Irans Außenminister will in Russland mit Putin sprechen
Am Montagmorgen landete Araghtschi, nach einem Zwischenstopp in Islamabad, in Sankt Petersburg. Hier stand ein Treffen mit Wladimir Putin auf dem Programm. Russland und die Islamische Republik sind enge Verbündete, nicht erst, seit die Iraner dem Kreml für dessen Krieg gegen die Ukraine ihre Schahed-Drohnen verkaufen. In der Vergangenheit hat Moskau auch schon zwischen Iran und Israel vermittelt.
Glaubt man dem im Weißen Haus gut vernetzten US-Portal Axios, dann hinterlegte Außenminister Araghtschi noch vor seinem Flug nach Russland bei den pakistanischen Vermittlern ein neues Angebot: Man sei bereit, die Straße von Hormus freizugeben. Unter der Bedingung, dass die Trump-Regierung sich auf einen Waffenstillstand einlässt, also eine formelle Zusage, Iran weiterhin nicht anzugreifen. Dann, so der iranische Vorschlag, könne man zu einem späteren Zeitpunkt wieder über das Atomprogramm sprechen.

Bisher hatte das iranische Regime darauf bestanden, dass Trump erst seine Seeblockade gegen Iran beendet. Erst danach wollte man überhaupt wieder mit der US-Seite reden. Zu der Axios-Meldung äußerte sich das Regime nicht, aber bereits am Sonntag war in den regimetreuen iranischen Medien von einem ähnlichen Vorschlag die Rede gewesen: von einem „rechtlichen Rahmen“ für die Straße von Hormus nämlich, verbunden mit Zahlungen an Iran und „Garantien“ seitens der USA gegen einen weiteren Angriff.
Aus iranischer Sicht hätte die Idee mehrere Vorteile. Die unmittelbare Kriegsgefahr wäre abgewendet, und je näher die US-Zwischenwahlen rücken, desto unwahrscheinlicher dürfte es sein, dass Trump ein weiteres Mal Angriffe befiehlt. Wirtschaftlich braucht Iran dringend einen Ausweg aus der derzeitigen Lage. Der Krieg hat die Industrie schwer getroffen, die Inflationsrate steigt, Trumps Seeblockade schadet dem Außenhandel.
Je länger der unbeliebte Krieg in den USA die Öffentlichkeit dominiert, desto schlechter ist das für Trump
Die Atomfrage zu verschieben, würde bedeuten, dass Iran sich von Trumps Druck befreit und zugleich seinen im Krieg gewonnenen Vorteil bewahrt: die Drohung damit, dass ein Krieg gegen Iran teuer zu stehen kommen kann. Und all das zunächst ohne Zugeständnisse beim Atomprogramm.
Auch die US-Regierung hat den Vorschlag bisher nicht kommentiert. Donald Trump glaubt wohl daran, dass seine Seeblockade die Iraner mit jedem Tag mehr belastet – in dem wirtschaftlichen Krieg, zu dem der Konflikt geworden ist. Unwahrscheinlich ist es also, dass Trump schnell auf die iranische Idee eingeht. Andererseits ließe sie ihm, und darauf dürfte die iranische Führung kalkulieren, auch Raum für eine Siegeserzählung.

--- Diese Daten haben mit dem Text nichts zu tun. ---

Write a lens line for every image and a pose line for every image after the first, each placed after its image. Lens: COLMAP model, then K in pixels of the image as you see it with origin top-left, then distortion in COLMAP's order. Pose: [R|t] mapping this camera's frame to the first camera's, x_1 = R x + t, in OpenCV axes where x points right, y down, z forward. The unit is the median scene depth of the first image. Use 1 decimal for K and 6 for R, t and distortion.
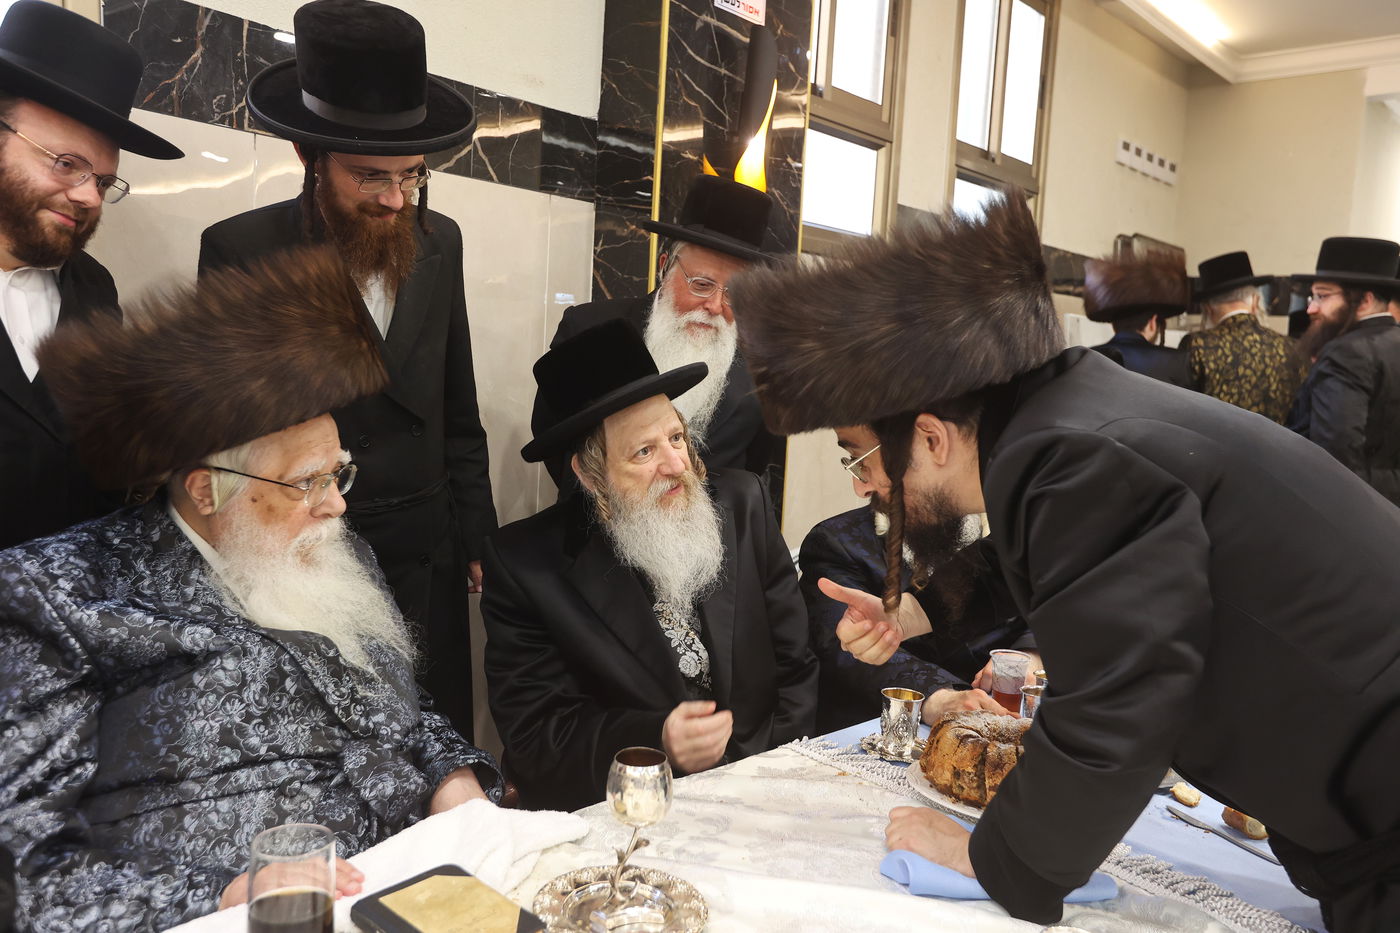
lens RADIAL K [[1134.4, 0, 701.8], [0, 1134.4, 443.1], [0, 0, 1]] dist [0.003184, 0.264693]
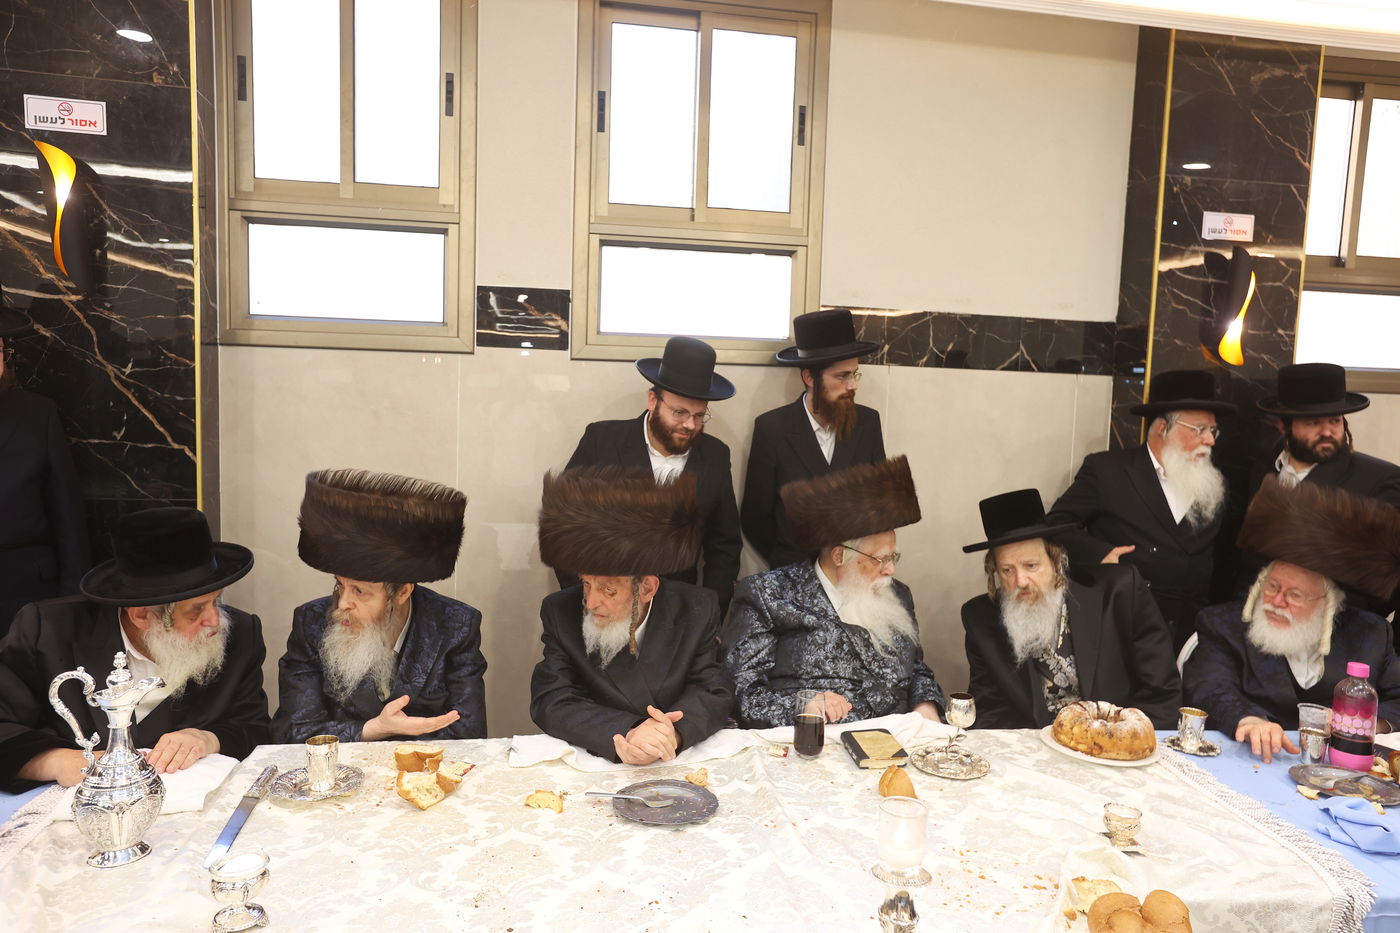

Iran, so könnte Trump verkünden, habe die Straße von Hormus dank seiner Seeblockade geöffnet. Dem US-Präsidenten würde das erlauben, sich wieder anderen Themen als dem Irankrieg zuzuwenden. Je länger der unbeliebte Krieg die amerikanische Öffentlichkeit dominiert, desto schlechter für Trump.
„Ungefähr vier Wochen“ sollte er dauern, so sagte Trump am Anfang, inzwischen läuft die neunte Woche. Der Nervenkrieg zwischen Teheran und Washington könnte sich noch über Monate ziehen, vielleicht sogar noch länger, mit abwechselnden Phasen von Eskalation und Atomverhandlungen, zwar weniger im Fokus der Welt, aber eben auch nicht gelöst. Für das iranische Regime wäre es nicht das schlechteste Szenario.